**DATA EXCERPT:**
◆ ◆ ◆ ◆ ◆ ◆ ◆
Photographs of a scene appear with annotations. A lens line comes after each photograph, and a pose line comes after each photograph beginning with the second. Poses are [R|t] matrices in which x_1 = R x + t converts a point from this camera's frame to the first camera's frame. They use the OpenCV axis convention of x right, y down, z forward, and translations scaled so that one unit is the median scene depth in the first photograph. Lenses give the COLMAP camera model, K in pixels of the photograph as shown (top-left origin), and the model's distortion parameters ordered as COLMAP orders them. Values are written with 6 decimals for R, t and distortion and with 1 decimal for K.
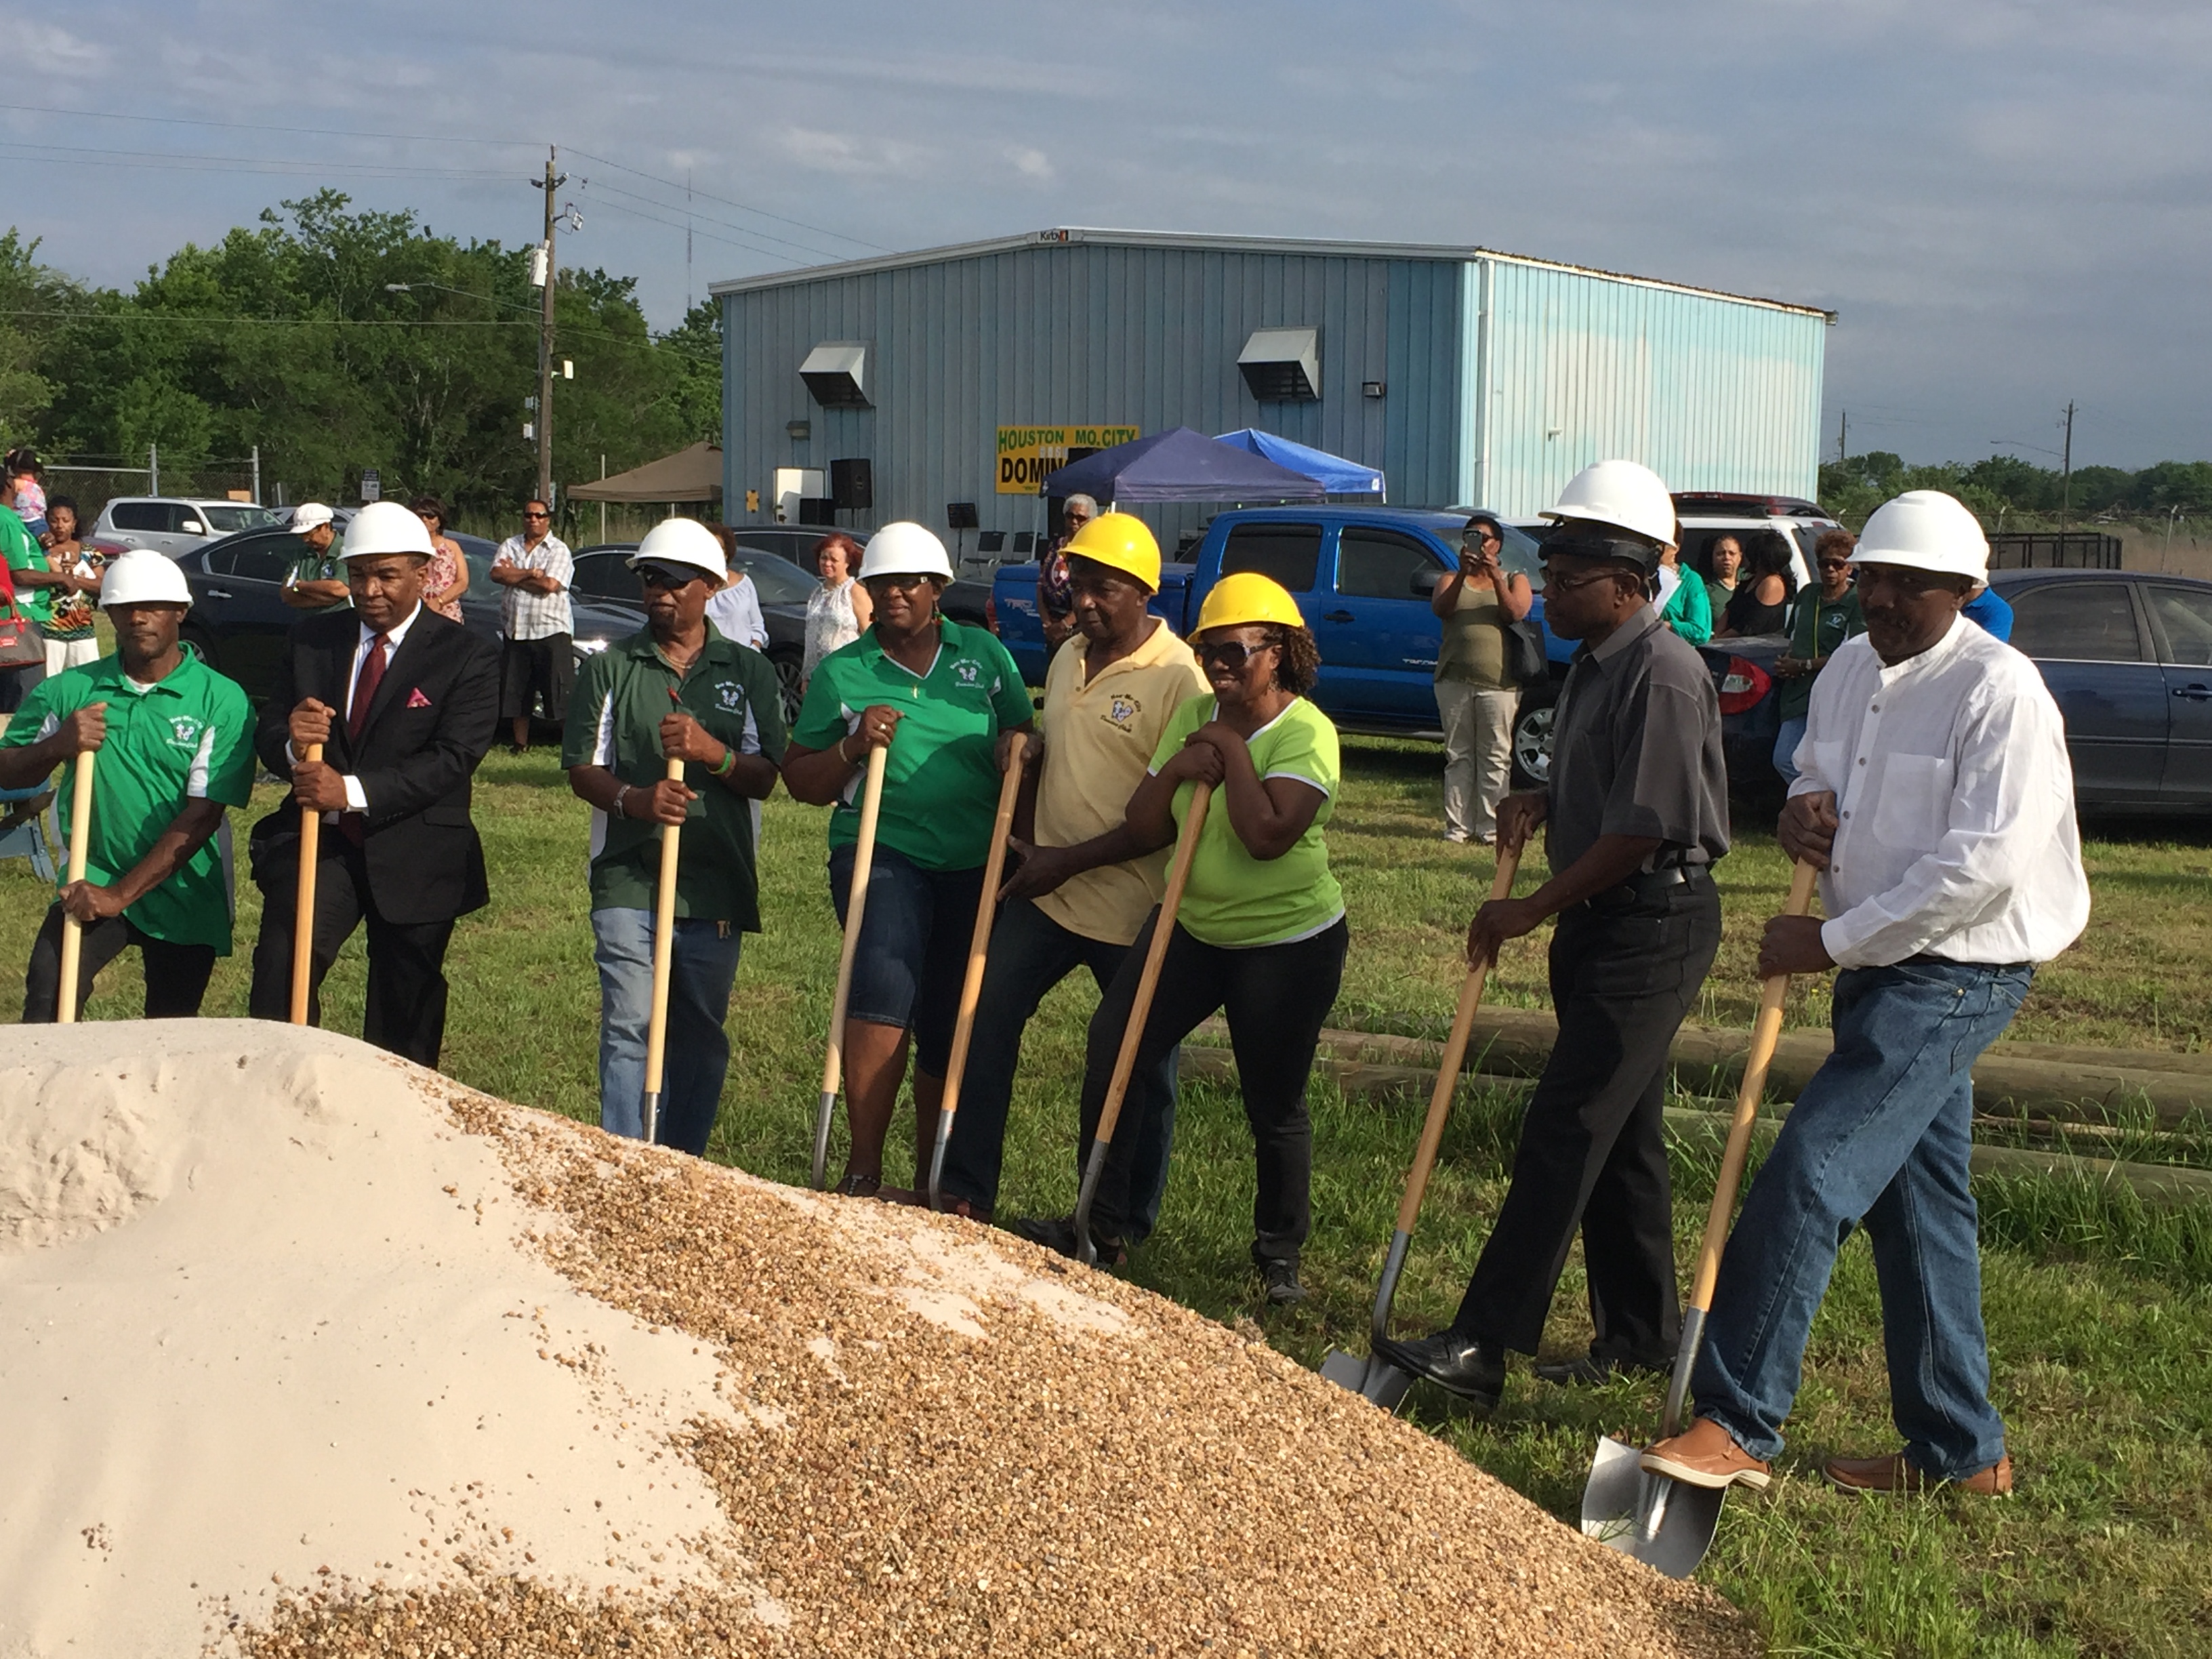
lens RADIAL K [[2883.0, 0, 1082.4], [0, 2883.0, 800.7], [0, 0, 1]] dist [0.066814, 0.000000]
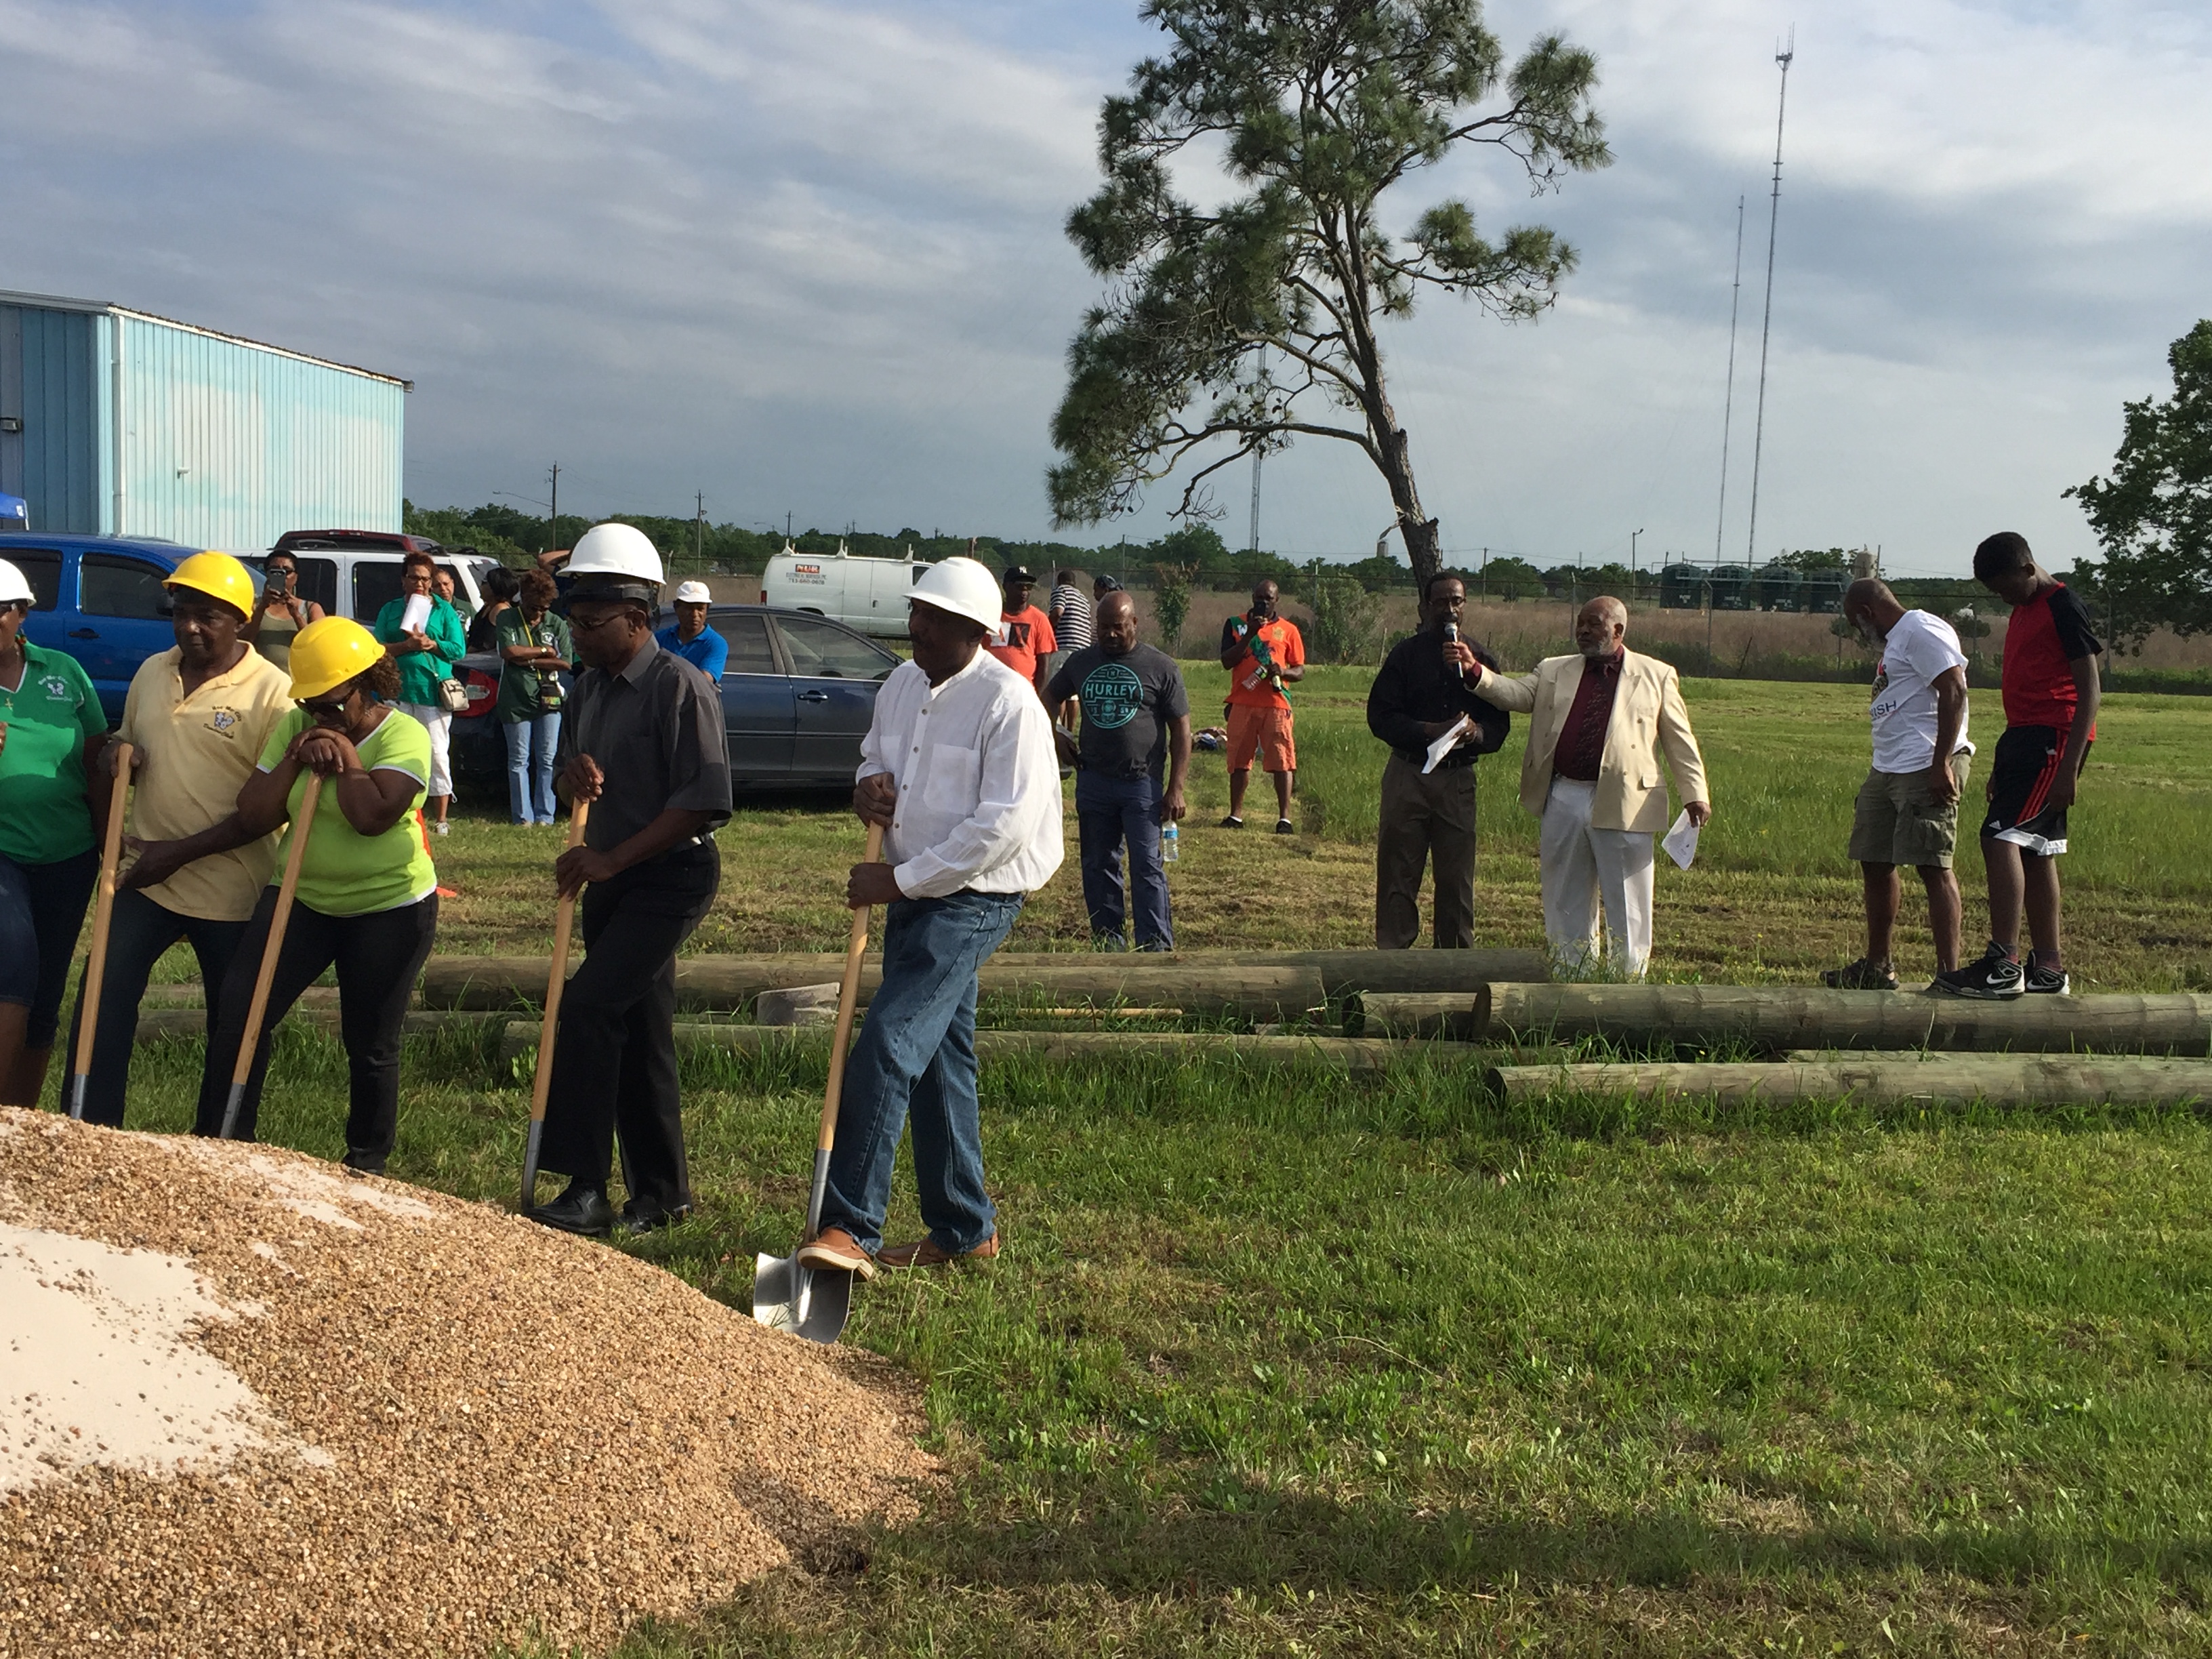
lens RADIAL K [[2398.5, 0, 1108.7], [0, 2398.5, 794.8], [0, 0, 1]] dist [0.056365, 0.000000]
pose [[0.849144, -0.030577, 0.527275, -0.253819], [0.028732, 0.999519, 0.011691, -0.002201], [-0.527379, 0.005222, 0.849614, -0.037825]]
◆ ◆ ◆ ◆ ◆ ◆ ◆
**WORK TO BE COMPLETED:** Print all the lines above exactly as they are, but without the pictures.

**SOLVED PROBLEM:**
Photographs of a scene appear with annotations. A lens line comes after each photograph, and a pose line comes after each photograph beginning with the second. Poses are [R|t] matrices in which x_1 = R x + t converts a point from this camera's frame to the first camera's frame. They use the OpenCV axis convention of x right, y down, z forward, and translations scaled so that one unit is the median scene depth in the first photograph. Lenses give the COLMAP camera model, K in pixels of the photograph as shown (top-left origin), and the model's distortion parameters ordered as COLMAP orders them. Values are written with 6 decimals for R, t and distortion and with 1 decimal for K.
lens RADIAL K [[2883.0, 0, 1082.4], [0, 2883.0, 800.7], [0, 0, 1]] dist [0.066814, 0.000000]
lens RADIAL K [[2398.5, 0, 1108.7], [0, 2398.5, 794.8], [0, 0, 1]] dist [0.056365, 0.000000]
pose [[0.849144, -0.030577, 0.527275, -0.253819], [0.028732, 0.999519, 0.011691, -0.002201], [-0.527379, 0.005222, 0.849614, -0.037825]]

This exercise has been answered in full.